We got out and started heading down to the gap. I met a new guy who is originally from the US, but is on a holiday-work visa in Australia. It is only open to Americans under 30, and gives you the chance to work in Australia, then maybe apply for citizenship. Good to know…right?! (Mom, don’t worry, yet!)
Simpsons Gap area was very windy. There was sand all around that was flying into us as we got closer. There was a pool at the bottom area. We got some cool pictures of the gap.
From there, we headed to the reptile center to learn more about the types of reptiles that inhabit this area. Our speaker was very funny and quite crude, all in good fun. He was clearly excited about reptiles and loved his job.
As many of you may know, Australia is home to the most venomous snakes in the world. However, there are some upsides. First, if you find yourself close to one in Australia, they cannot sense heat, so its best to just stay still. Second, they have very tinh fangs, so you can wear long pants and not get bitten. Third, if you are bitten, you can rightly wrap the infected area with a bandage and expand your time alive by almost double. This is all in comparison to snakes from the rest of the world.
Though people are bitten in Australia by snakes, only 2 people die each year, on average. That is compared to a country like Shri Lanka, which has a similar amount of people, but 20,000 people die of snake bites each year.
I got to hold the well-trained python for a photo opt!
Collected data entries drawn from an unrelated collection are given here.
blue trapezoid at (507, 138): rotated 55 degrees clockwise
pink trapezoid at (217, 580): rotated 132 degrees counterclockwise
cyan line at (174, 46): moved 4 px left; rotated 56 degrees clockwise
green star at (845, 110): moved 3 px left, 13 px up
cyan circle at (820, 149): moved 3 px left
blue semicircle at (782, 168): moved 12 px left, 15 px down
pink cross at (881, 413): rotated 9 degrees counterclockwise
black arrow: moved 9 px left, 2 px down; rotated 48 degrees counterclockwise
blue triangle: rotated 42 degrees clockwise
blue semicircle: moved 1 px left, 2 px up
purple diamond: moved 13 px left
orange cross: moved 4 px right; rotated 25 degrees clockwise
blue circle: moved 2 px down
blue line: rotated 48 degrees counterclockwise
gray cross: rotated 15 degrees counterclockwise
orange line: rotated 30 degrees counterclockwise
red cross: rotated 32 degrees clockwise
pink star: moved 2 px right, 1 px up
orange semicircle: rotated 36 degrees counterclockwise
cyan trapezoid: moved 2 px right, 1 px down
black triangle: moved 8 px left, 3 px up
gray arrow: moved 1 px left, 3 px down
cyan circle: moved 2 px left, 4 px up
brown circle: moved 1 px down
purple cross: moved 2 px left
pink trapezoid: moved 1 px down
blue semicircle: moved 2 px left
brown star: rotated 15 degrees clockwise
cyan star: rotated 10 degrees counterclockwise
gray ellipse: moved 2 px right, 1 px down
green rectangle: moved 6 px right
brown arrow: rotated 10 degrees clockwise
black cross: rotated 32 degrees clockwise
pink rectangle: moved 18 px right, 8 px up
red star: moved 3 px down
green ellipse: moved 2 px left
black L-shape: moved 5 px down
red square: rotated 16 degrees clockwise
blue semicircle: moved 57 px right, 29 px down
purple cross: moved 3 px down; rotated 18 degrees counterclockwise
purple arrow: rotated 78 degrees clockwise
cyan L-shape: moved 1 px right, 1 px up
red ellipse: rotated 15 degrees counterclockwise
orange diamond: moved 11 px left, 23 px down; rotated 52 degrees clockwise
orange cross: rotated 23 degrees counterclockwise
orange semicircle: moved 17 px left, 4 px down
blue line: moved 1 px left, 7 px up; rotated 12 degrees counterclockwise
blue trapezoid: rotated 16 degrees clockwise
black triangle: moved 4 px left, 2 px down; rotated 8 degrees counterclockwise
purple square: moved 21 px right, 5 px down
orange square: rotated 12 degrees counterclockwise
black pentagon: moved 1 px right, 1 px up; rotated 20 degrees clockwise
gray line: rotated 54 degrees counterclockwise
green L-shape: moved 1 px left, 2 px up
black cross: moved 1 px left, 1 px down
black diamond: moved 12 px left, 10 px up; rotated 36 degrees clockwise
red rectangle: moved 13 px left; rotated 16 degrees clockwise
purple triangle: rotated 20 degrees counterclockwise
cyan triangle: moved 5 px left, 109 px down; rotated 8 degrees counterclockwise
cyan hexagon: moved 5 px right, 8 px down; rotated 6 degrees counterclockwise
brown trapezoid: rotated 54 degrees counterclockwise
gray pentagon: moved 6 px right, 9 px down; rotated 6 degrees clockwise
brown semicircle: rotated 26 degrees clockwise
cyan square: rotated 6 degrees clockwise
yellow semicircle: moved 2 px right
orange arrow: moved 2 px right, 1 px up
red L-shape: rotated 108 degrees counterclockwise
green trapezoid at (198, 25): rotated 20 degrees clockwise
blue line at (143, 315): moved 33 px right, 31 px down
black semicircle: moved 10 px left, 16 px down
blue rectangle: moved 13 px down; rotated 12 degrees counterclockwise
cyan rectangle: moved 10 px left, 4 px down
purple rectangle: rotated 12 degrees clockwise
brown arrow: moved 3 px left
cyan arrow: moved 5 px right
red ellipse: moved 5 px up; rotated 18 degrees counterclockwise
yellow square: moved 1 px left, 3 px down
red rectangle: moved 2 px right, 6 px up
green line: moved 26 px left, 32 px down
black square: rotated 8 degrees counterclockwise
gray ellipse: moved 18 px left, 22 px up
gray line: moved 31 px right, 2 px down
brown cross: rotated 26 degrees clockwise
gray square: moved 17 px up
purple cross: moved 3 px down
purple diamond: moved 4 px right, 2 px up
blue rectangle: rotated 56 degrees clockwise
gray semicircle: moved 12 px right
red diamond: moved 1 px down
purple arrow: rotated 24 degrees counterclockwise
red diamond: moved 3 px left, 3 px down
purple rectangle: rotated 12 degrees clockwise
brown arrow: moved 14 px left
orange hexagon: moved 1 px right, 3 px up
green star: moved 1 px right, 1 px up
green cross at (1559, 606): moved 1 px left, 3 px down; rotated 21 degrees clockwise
Here is me kissing the dragon lizard.
We also got to look around and see some more crocs, which I am slowly realizing are so much more dangerous than I first thought. Crocs in Australia kill in order of country 1. Australians 2. Germans 3. Americans 4. Chinese. This speaker also made fun on Germans hard core, not just because they seem to have a lot of run ins with crocs. There was a small croc behind glass, who if you got to close would snap at you. I just thought about how I had swam with one earlier in the trip…
We got back into the coach and headed back to the hotel to rest before dinner. Plus, there was wifi, which made me happy!
At dinner, we got to know the new group mates better. They all seem great and they bring good energy to the group, who had been with each other for a while on the road. We needed some new blood!
It seems like there is an abnormal amount of rain in the red center right now and Uluru (also known as Ayer rock), our grand finale of sorts, might get cancelled. I’m hoping that in 2 days time the flooding clears and they reopen the park. Fingers crossed!
I got some laundry done, repacked everything and got ready for our swag camping tomorrow night. Goodnight everyone!